To climb the mountain of the Lord we need clean hands and a pure heart. Throughout scripture we learn of the ways in which our hands are not innocent, are not raised in God’s worship and glory, and also how God rewards “clean hands.”

  • Ps 24:3-4: Who may climb the mountain of the Lord? He who has clean hands and a pure heart… Such is the generation that seek him. Seek the face of the God of Jacob.
  • Dt 4:28: They shall serve gods that are the work of human hands.
  • Ps 18:21: The Lord acknowledged my righteousness, rewarded my clean hands.
  • Ps 26:6: I will wash my hands in innocence.
  • Ps 26:10: in whose hands there is a plot
  • Ps 28:2: I lift up my hands toward your holy place
  • Ps 28:4: Repay them for their deeds, for the evil that they do. For the work of their hands repay them.
  • Ps 44:21: stretched out our hands to another god
  • Ps 58:3: Your hands dispense violence to the earth.
  • Prb 6:17: hands that shed innocent blood
  • Prv 31:20: She reaches out her hands to the poor.
  • Sirach 38:10: Flee wickedness and purify your hands.
  • Sirach 51:20: for I purified my hands
  • Is 1:15: Your hands are full of blood!
  • Is 2:8: They bow down to the work of their hands
  • Zech 14:13: Their hands will be raised against each other

My sin is ever before me

It is a gift of God that we are given the grace of memory, of not forgetting. In Psalm 51:3 the Psalmist says that “my sin is ever before me.” In other words, he carries the memory of his transgressions and weakness with him as he goes forward in life.

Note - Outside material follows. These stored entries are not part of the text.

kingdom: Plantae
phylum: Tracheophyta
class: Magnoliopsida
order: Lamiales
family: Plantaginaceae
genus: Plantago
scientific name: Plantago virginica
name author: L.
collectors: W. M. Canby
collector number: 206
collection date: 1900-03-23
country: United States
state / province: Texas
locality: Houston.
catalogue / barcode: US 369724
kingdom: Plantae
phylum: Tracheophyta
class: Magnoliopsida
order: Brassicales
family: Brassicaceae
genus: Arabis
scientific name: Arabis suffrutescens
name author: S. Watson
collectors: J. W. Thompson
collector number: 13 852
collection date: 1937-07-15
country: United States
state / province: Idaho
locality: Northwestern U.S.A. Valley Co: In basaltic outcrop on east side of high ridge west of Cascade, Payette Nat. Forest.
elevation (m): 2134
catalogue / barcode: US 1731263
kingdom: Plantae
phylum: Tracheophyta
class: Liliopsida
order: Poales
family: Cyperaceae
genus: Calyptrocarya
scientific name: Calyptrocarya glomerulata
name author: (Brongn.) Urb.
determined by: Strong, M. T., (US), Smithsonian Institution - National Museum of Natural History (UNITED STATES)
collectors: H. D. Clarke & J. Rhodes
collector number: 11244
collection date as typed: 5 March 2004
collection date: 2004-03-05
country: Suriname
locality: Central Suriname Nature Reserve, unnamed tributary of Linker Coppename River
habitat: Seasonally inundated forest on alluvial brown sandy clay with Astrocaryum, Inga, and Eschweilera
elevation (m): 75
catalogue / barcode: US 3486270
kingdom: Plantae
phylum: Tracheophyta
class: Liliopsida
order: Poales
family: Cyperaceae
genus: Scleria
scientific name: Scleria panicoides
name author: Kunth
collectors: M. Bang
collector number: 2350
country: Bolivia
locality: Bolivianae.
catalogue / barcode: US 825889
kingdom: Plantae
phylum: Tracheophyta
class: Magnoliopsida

How does the Word of God encourage us to remember our past? I like to think of Zacchaeus the tax collector who threw a party after he answered the call of Jesus and received the forgiveness of his sins. To that party, he invited his fellow tax collectors and sinners. Zacchaeus knew what his life had been, who he had become. For the rest of his life, he probably met on the streets those he had cheated. He realized that what he possessed was at the cost of overtaxing his neighbors. Yet I do not imagine him hanging his head in shame for the rest of his life, withdrawing himself from the other disciples. Zacchaeus also knew that he was chosen, wanted, seen, loved, understood by Jesus just as he was. In that moment of being known by God, he desired to commit his life to him. Zacchaeus’ life was one piece. It was beautiful to God and now at last, in all its shadows and glory, his life was beautiful to him.

Jesus, I commit my entire self to you, every moment of my life, every breath, every thought, every desire, every word, every action. Break through my ignorance, my blindness, my unwillingness. Attract me so strongly to yourself that in a short time I will find myself renewed, created anew, and transformed in surprising ways. Amen.